Maysoon Majidi e le altre nella trappola del reato di «favoreggiamento»Barcone di migranti nel Mediterraneo – Ap

Il mondo libero Marjam Jamali, anche lei iraniana, ai domiciliari dopo sette mesi lontana dal figlio. «Il problema è una legge ingiusta: nessuno dovrebbe stare in carcere per aver attraversato un confine o aver aiutato qualcun altro a farlo», Richard Braude, Arci Porco Rosso

Pubblicato circa 2 mesi faEdizione del 13 settembre 2024

Non solo Maysoon Majdi. Sono migliaia i procedimenti per favoreggiamento dell’immigrazione clandestina aperti in Italia «ex articolo 12» del testo unico, quello che tiene dentro tutto: dalle condotte solidali allo scopo di lucro. Secondo i dati ottenuti da Altreconomia tra il 2004 e il 2021 sono state denunciate per questo reato 37.600 persone, ma solo in un caso su sei è stato contestato il fine economico. In mezzo sono finiti italiani e stranieri, tanti uomini e qualche donna.

Come Marjam Jamali, anche lei iraniana, anche lei arrestata allo sbarco con l’accusa di scafismo. Non un’attivista politica, come Majdi. Semplicemnte una persona in fuga dal regime insieme al figlio di otto anni. Il 26 ottobre scorso il caicco su cui era partita tre giorni prima dalla Turchia è stato intercettato al largo di Roccella Jonica da una motovedetta della guardia costiera.

Poteva essere la fine dell’incubo, ne è iniziato un altro. Degli uomini che hanno tentato di molestarla durante la traversata, dirà lei più tardi, le puntano il dito contro. Finisce in prigione, separata dal figlio. Riesce a incontrare un mediatore che parla la sua lingua solo dopo diversi giorni. Dietro le sbarre resta sette mesi: il 31 maggio il tribunale del riesame di Reggio Calabria la manda ai domiciliari. Pesano le preoccupazioni per il bambino.

L’8 luglio scorso è iniziato il processo, continuerà il 28 ottobre. «Sono emerse alcune discrepanze che meritano approfondimento. Ci sono aspetti che evidenziano una gestione sommaria delle indagini», ha denunciato in quell’occasione l’avvocato Giancarlo Liberati, che di accusati di scafismo ne ha seguiti oltre 150. Problemi di traduzione, mediatori poco affidabili, testimoni irreperibili, impianti accusatori traballanti sono elementi comuni in questi procedimenti, che solo negli ultimi anni hanno guadagnato l’attenzione pubblica.
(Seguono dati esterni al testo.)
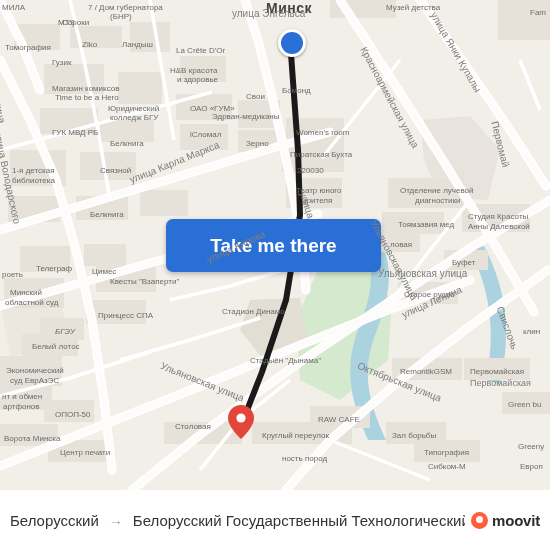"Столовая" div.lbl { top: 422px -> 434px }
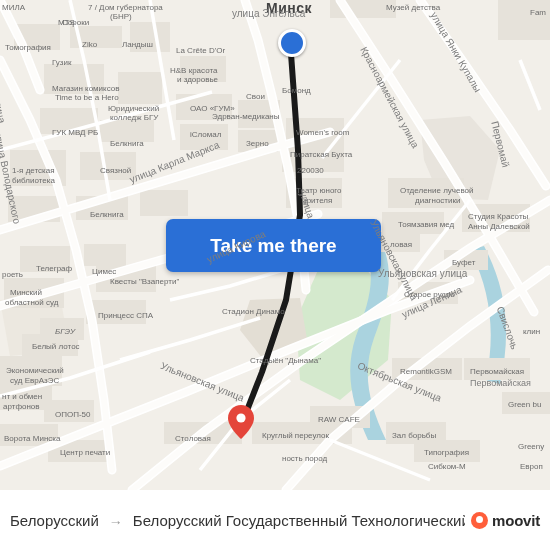"Белорусский" div.from { text: Белорусский -> Октябрьская }
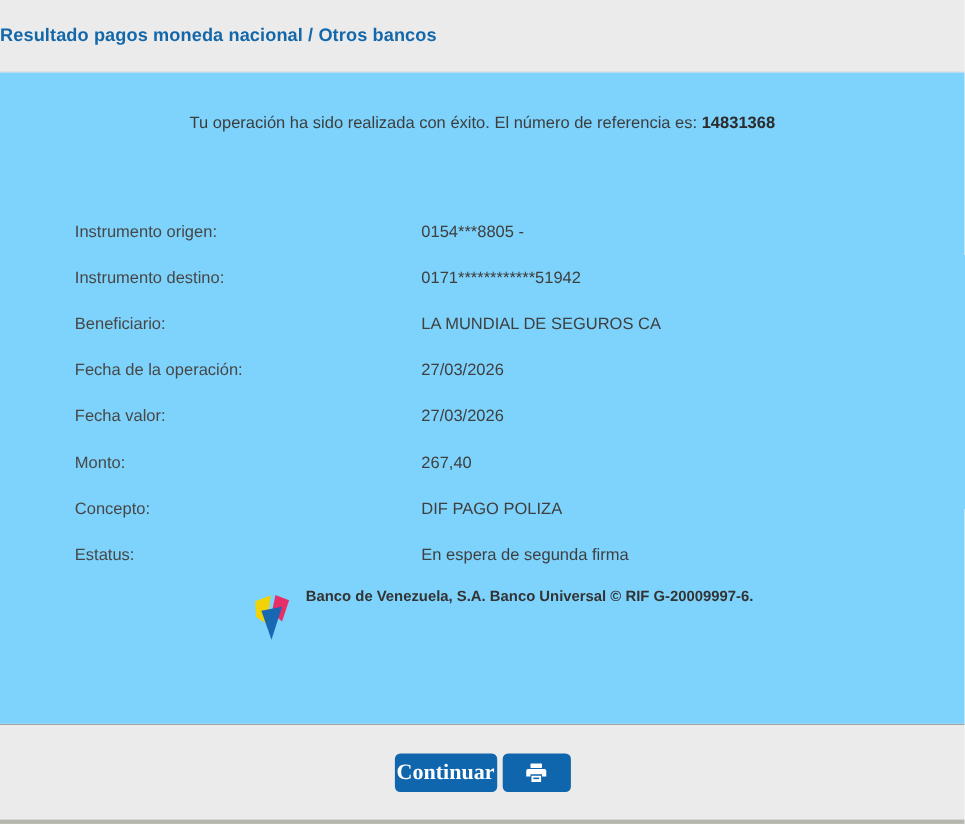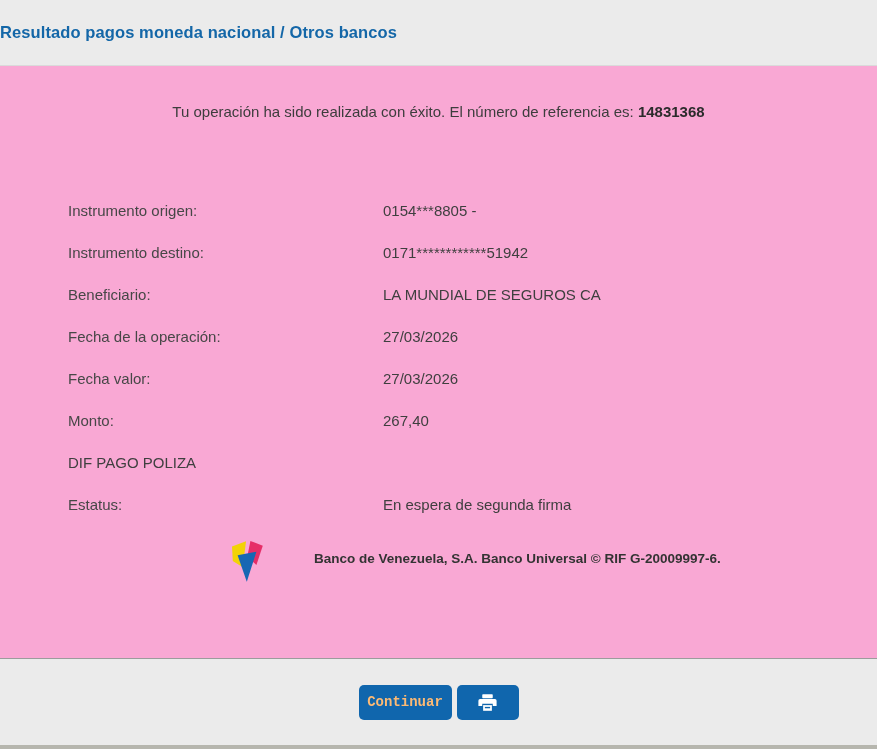"Tu operación ha sido realizada" .content { background: #f9a8d4 -> #7dd3fc }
Le donne incriminate, comunque, sono diverse e di varia provenienza. Una ucraina è stata arrestata nel 2011 a Crotone. Una sua connazionale e una libica sono finite in cella nel 2016 in Puglia e Calabria. Altre due sono state fermate, processate, condannate e recluse nelle carceri siciliane: E. e T., tre anni e tre e mezzo. Sono state seguite da Arci Porco Rosso, l’associazione palermitana che per prima ha avviato un lavoro sistematico su queste vicende e lo ha reso pubblico con il report Dal mare al carcere uscito nel 2021 e poi di volta in volto aggiornato.

Il caso di un’altra donna – una signora congolese arrestata nel 2019 a Bologna mentre provava a superare i controlli di frontiera con figlia, nipote e passaporto falso – è finito davanti alla Corte di giustizia Ue. I giudici del Lussemburgo dovranno esprimersi sulla legittimità del facilitators package, il combinato di una direttiva e di una decisione quadro cui si conforma l’articolo 12 del Testo unico sull’immigrazione italiano, secondo il quale la scriminante umanitaria è facoltativa, mentre il fine di lucro è un aggravante ma non un elemento costitutivo del reato. Questa sentenza, attesa nei prossimi mesi, potrebbe cambiare la storia dei «reati di solidarietà» in ambito migratorio.

Intanto, però, i processi continuano. «In quelli contro Majdi e Jamali sono coinvolti anche un uomo iraniano e uno turco, non vanno dimenticati – dice Richard Braude, di Arci Porco Rosso – Il problema è una legge ingiusta: nessuno dovrebbe stare in carcere per aver attraversato un confine o aver aiutato qualcun altro a farlo».